The star of The Goop Lab’s fifth episode is John Amaral, a chiropractor who specialises in working with people’s energy fields. “You have energy that’s bound up in the muscles when you’re under stress,” he explains. “I influence how energy is moving so your body can heal faster.” Amaral then demonstrates his skills in a session with staffers, moving his hands through the air to change their energy as they writhe on massage tables. The best response comes from Goop’s chief content officer Elise Loehnen, who says: “I had an exorcism.” Paltrow replies, “Could you get any Goopier?”
The final episode of The Goop Lab is perhaps the most cultish, featuring psychic medium Laura Lynne Jackson. “Being a psychic means that I read energy and being a medium means I can connect with the consciousness of people who have left their physical bodies,” she tells Paltrow. “If you ask for signs and messages from the other side you will get them. You don’t need a psychic medium to prove it to you.” Several Goop staffers prove to be as intuitive, working with Jackson to channel their energy positively, sketch each other’s auras and connect with deceased loved ones.
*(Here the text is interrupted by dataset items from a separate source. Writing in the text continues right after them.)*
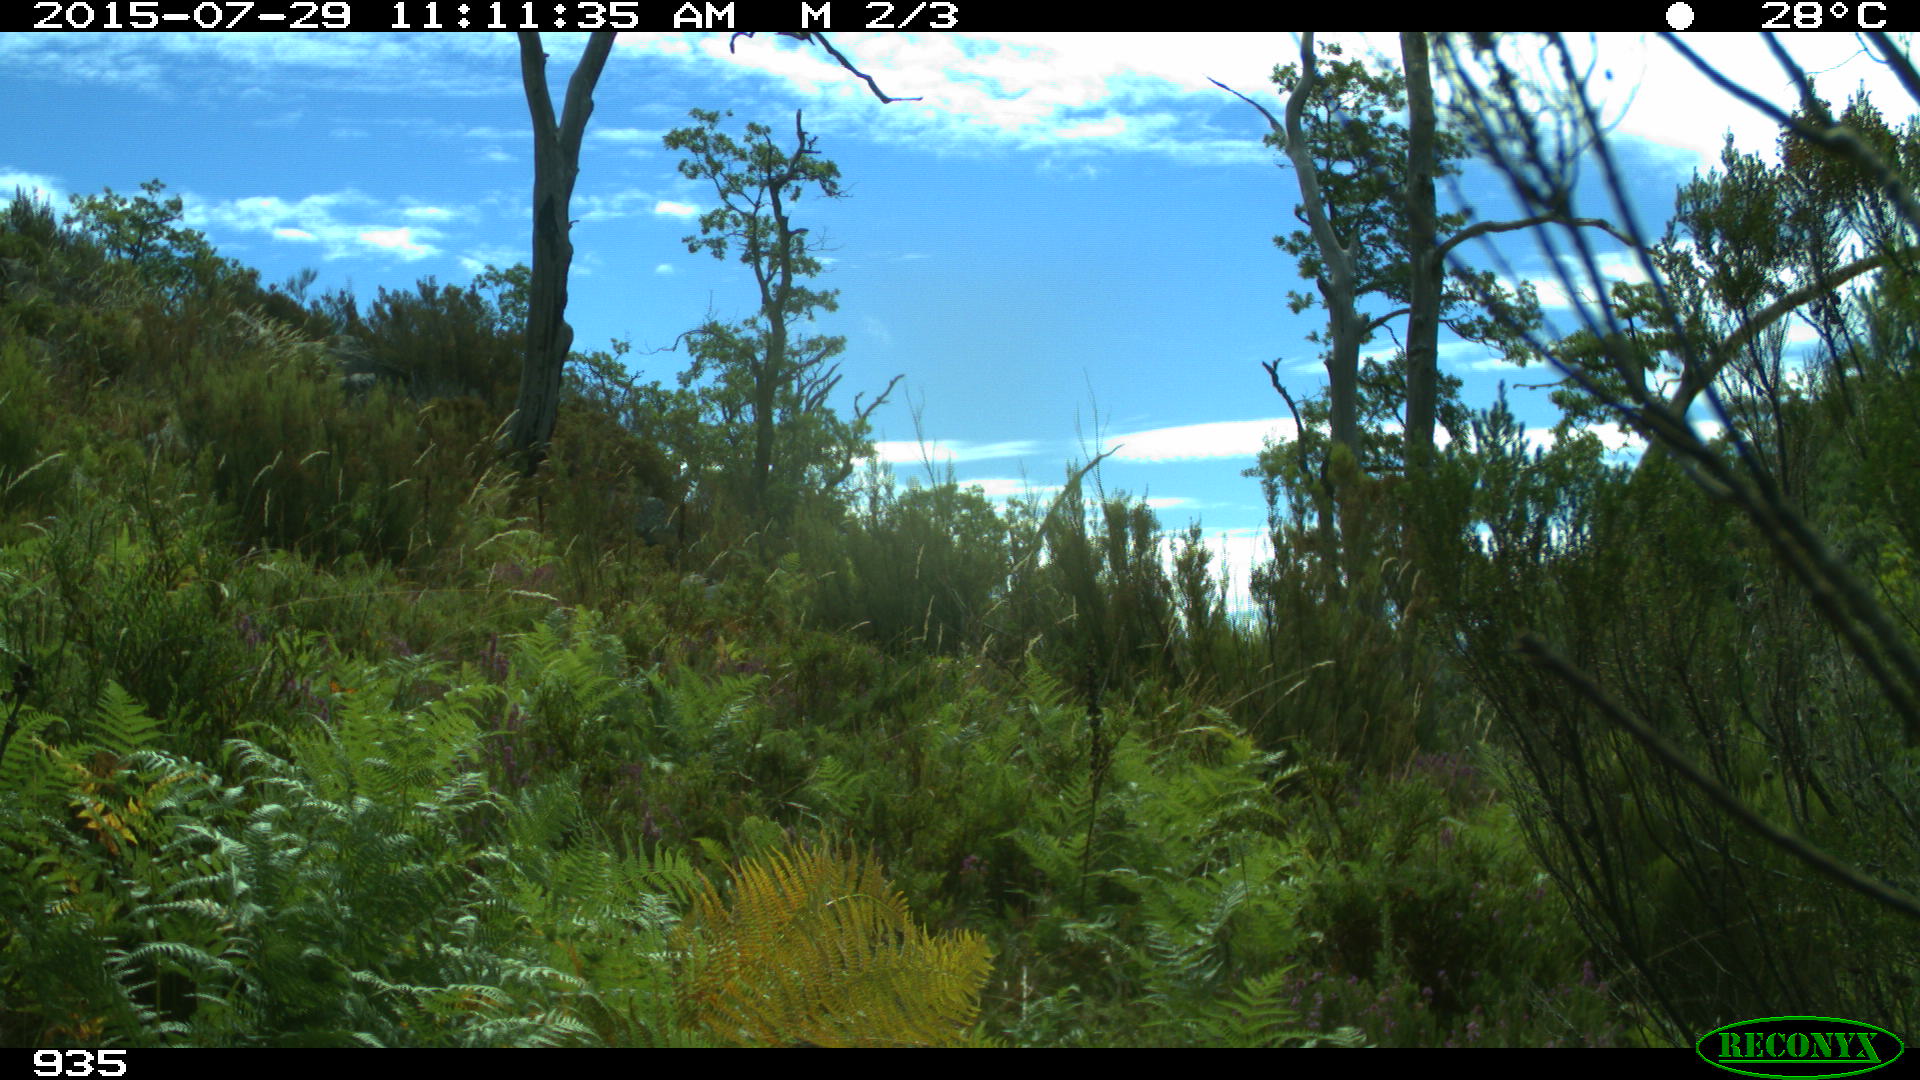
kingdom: Animalia
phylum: Chordata
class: Mammalia
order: Artiodactyla
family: Bovidae
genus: Bos
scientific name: Bos taurus
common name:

One of the main draws of the docuseries is the insight viewers are given into Paltrow. She opens up about taking MDMA in Mexico, being critical of her own body and reeling from an emergency caesarean section. “It was after being in labour for three days,” she explains. “The scar is still emotionally painful.” Another revealing moment comes early on, when Loehnen speaks about a cultural lack of connection. “If everybody felt connected they would understand that I, as well, have had incredibly painful and traumatic experiences,” Paltrow replies. “I have a lot of trauma in my childhood and being the person that people perceive me to be is inherently traumatic.”